:: INFORMATION GIVEN ::
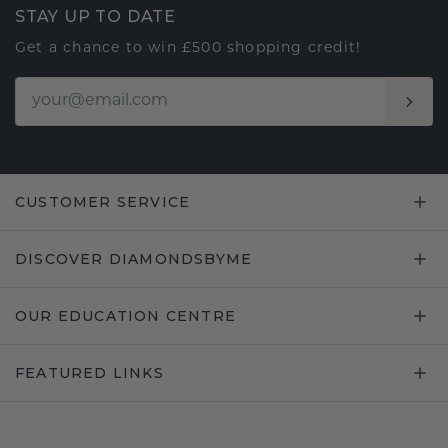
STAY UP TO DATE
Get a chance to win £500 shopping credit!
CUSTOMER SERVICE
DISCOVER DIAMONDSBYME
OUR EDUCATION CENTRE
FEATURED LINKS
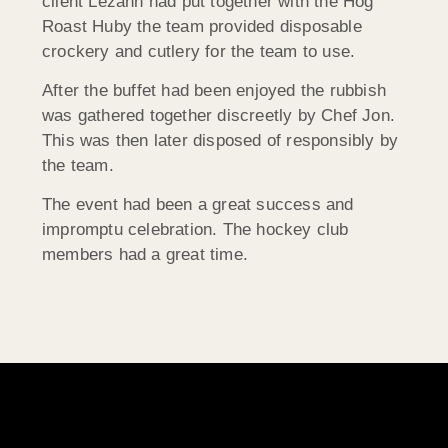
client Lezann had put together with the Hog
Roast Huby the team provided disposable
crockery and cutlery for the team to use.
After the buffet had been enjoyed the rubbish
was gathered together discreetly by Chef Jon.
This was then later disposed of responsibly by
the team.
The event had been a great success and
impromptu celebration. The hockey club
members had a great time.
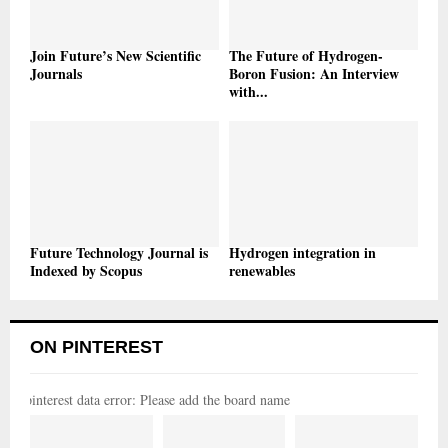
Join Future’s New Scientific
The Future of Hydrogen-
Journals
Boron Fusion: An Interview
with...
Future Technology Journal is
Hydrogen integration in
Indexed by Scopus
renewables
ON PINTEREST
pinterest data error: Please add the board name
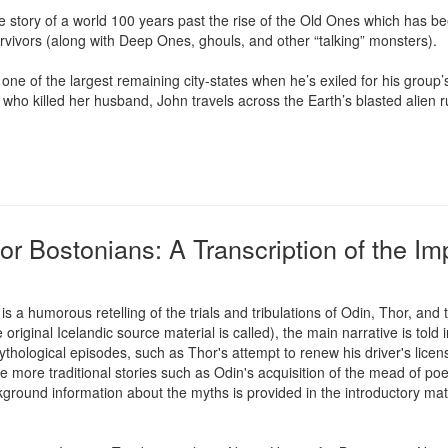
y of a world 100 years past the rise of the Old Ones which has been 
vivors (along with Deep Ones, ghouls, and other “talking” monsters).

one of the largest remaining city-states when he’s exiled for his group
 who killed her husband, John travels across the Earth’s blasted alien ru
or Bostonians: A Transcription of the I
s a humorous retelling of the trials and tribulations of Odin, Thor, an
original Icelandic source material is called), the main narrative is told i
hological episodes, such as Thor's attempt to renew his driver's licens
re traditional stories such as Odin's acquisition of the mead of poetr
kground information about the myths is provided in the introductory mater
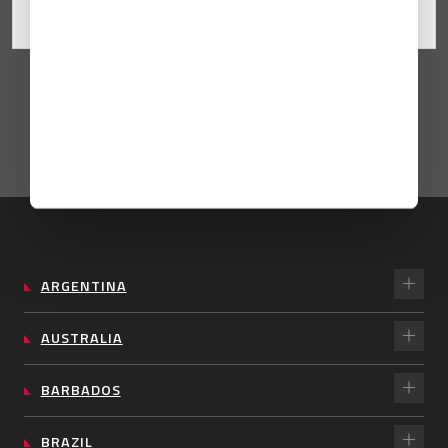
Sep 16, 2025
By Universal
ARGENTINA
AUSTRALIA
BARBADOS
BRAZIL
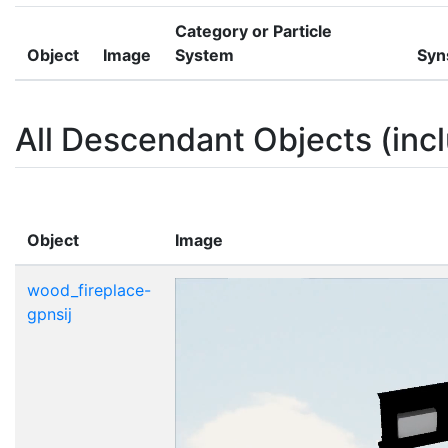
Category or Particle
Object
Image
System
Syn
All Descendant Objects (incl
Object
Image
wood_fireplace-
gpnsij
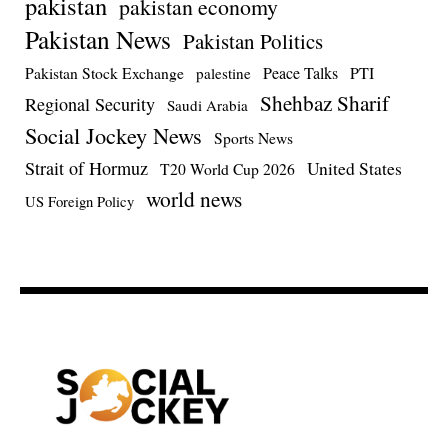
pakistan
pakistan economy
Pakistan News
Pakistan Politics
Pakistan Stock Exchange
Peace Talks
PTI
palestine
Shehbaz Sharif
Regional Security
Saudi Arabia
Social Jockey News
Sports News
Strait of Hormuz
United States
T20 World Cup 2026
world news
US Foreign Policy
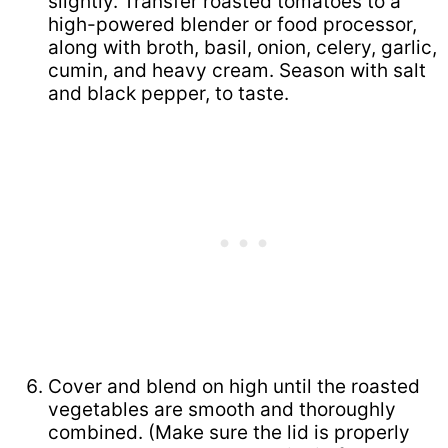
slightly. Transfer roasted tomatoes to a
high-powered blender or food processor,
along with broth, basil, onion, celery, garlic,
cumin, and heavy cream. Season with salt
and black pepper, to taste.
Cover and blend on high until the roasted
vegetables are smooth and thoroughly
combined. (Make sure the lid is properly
:::
How many lines in the items above contain the string "provided"? Reply with the number alone.

2